Os Estados Unidos lançaram um ataque militar de grande escala contra a Venezuela na madrugada deste sábado (3.jan.2026) e anunciaram a captura do ditador Nicolás Maduro. A informação foi divulgada pelo presidente norte-americano, Donald Trump, por meio de uma rede social. Segundo ele, Maduro e a esposa foram retirados do país por via aérea, com destino a Nova York. A operação foi conduzida por forças de segurança dos Estados Unidos.
Durante a madrugada, uma série de explosões foi registrada em Caracas. Segundo a agência Associated Press, ao menos sete explosões foram ouvidas em um intervalo de cerca de 30 minutos. Moradores relataram tremores, barulho de aeronaves voando em baixa altitude e interrupção no fornecimento de energia elétrica em áreas próximas à base aérea de La Carlota, no sul da capital. Vídeos divulgados nas redes sociais mostram colunas de fumaça em instalações militares.
Após o início dos ataques, o governo venezuelano divulgou comunicado afirmando que o país estava sob “agressão militar” e decretou estado de emergência. No texto, Caracas convocou forças sociais e políticas para ativar planos de mobilização e declarou que se reserva ao direito de exercer legítima defesa. O governo venezuelano também acusou os Estados Unidos de tentarem impor uma mudança de regime e tomar controle de recursos estratégicos, como petróleo e minerais.
Fronteira do Brasil com Venezuela é fechada
Horas após o anúncio da ofensiva, a fronteira do Brasil com a Venezuela foi fechada em Pacaraima, no estado de Roraima. Segundo a Polícia Federal, houve redução no fluxo migratório e a decisão partiu das autoridades venezuelanas. Imagens divulgadas pela Polícia Militar mostram viaturas e militares do Exército posicionados na região de fronteira. O governo de Roraima informou que acompanha a situação e mantém contato com órgãos federais para monitorar possíveis impactos.

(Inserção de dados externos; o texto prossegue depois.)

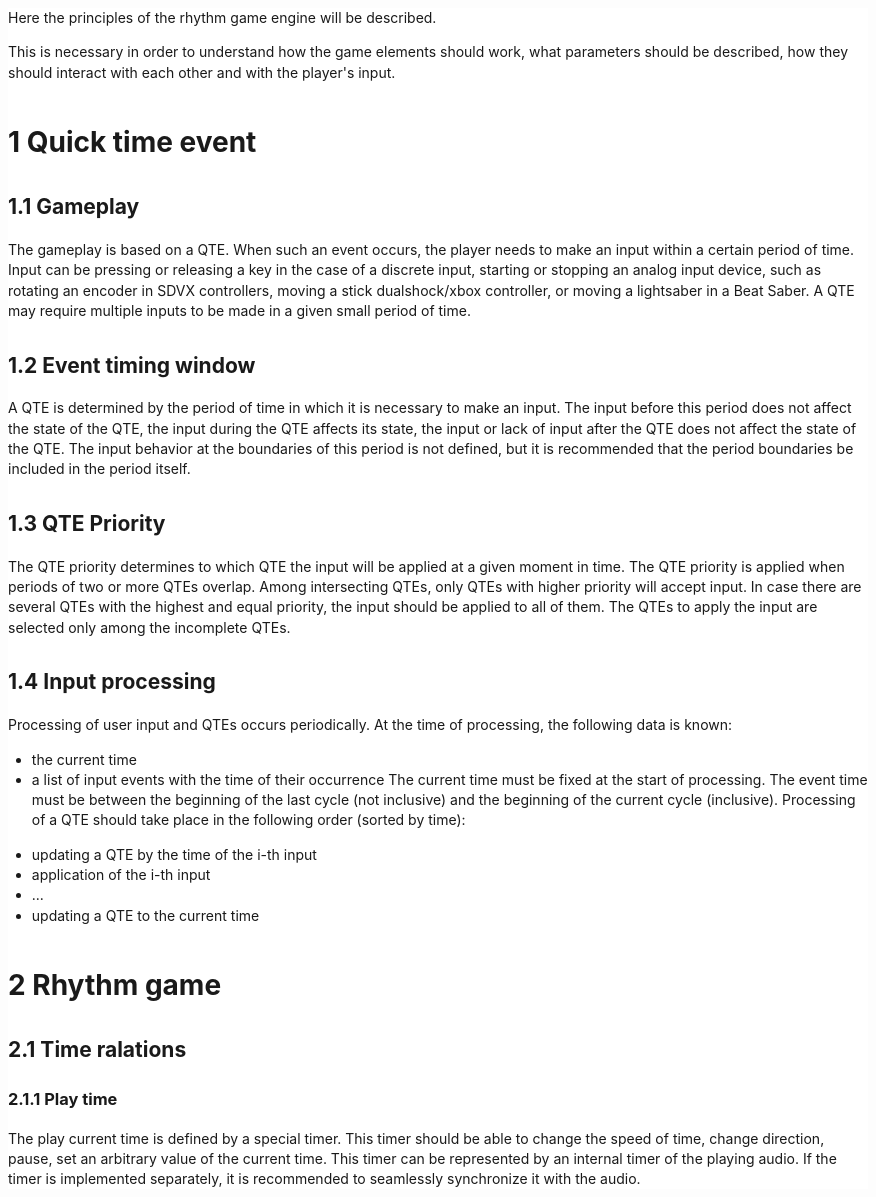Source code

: Here the principles of the rhythm game engine will be described.

This is necessary in order to understand how the game elements should work, what parameters should be described, how they should interact with each other and with the player's input.

# 1    Quick time event
## 1.1   Gameplay
The gameplay is based on a QTE. When such an event occurs, the player needs to make an input within a certain period of time.
Input can be pressing or releasing a key in the case of a discrete input, starting or stopping an analog input device, such as rotating an encoder in SDVX controllers, moving a stick dualshock/xbox controller, or moving a lightsaber in a Beat Saber.
A QTE may require multiple inputs to be made in a given small period of time.

## 1.2    Event timing window
A QTE is determined by the period of time in which it is necessary to make an input.
The input before this period does not affect the state of the QTE, the input during the QTE affects its state, the input or lack of input after the QTE does not affect the state of the QTE.
The input behavior at the boundaries of this period is not defined, but it is recommended that the period boundaries be included in the period itself.

## 1.3    QTE Priority
The QTE priority determines to which QTE the input will be applied at a given moment in time.
The QTE priority is applied when periods of two or more QTEs overlap. Among intersecting QTEs, only QTEs with higher priority will accept input. In case there are several QTEs with the highest and equal priority, the input should be applied to all of them. The QTEs to apply the input are selected only among the incomplete QTEs.

## 1.4    Input processing
Processing of user input and QTEs occurs periodically.
At the time of processing, the following data is known:
* the current time
* a list of input events with the time of their occurrence
The current time must be fixed at the start of processing.
The event time must be between the beginning of the last cycle (not inclusive) and the beginning of the current cycle (inclusive).
Processing of a QTE should take place in the following order (sorted by time):
- updating a QTE by the time of the i-th input
- application of the i-th input
- ...
- updating a QTE to the current time

# 2    Rhythm game
## 2.1    Time ralations
### 2.1.1    Play time
The play current time is defined by a special timer. This timer should be able to change the speed of time, change direction, pause, set an arbitrary value of the current time.
This timer can be represented by an internal timer of the playing audio. If the timer is implemented separately, it is recommended to seamlessly synchronize it with the audio.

Manifestação do governo brasileiro
O presidente Luiz Inácio Lula da Silva condenou o ataque dos Estados Unidos à Venezuela e classificou a ação como uma violação grave do direito internacional. Em nota, Lula afirmou que os bombardeios e a captura do chefe de Estado venezuelano representam uma afronta à soberania do país e criam um “precedente perigoso” para a comunidade internacional. O governo brasileiro convocou uma reunião de emergência para discutir o tema.